#### ACTIVITY:
Please reproduce every line of the entries below word for word, in the same order.

#### DATA FOR THIS EXERCISE:
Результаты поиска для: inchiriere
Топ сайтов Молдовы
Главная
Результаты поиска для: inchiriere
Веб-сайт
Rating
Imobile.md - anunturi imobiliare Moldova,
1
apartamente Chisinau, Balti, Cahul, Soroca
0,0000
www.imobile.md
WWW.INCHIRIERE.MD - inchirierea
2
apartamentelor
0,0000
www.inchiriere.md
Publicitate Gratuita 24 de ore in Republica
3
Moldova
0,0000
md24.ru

#### TASK RESULT:
Результаты поиска для: inchiriere
Топ сайтов Молдовы
Главная
Результаты поиска для: inchiriere
Веб-сайт
Rating
Imobile.md - anunturi imobiliare Moldova,
1
apartamente Chisinau, Balti, Cahul, Soroca
0,0000
www.imobile.md
WWW.INCHIRIERE.MD - inchirierea
2
apartamentelor
0,0000
www.inchiriere.md
Publicitate Gratuita 24 de ore in Republica
3
Moldova
0,0000
md24.ru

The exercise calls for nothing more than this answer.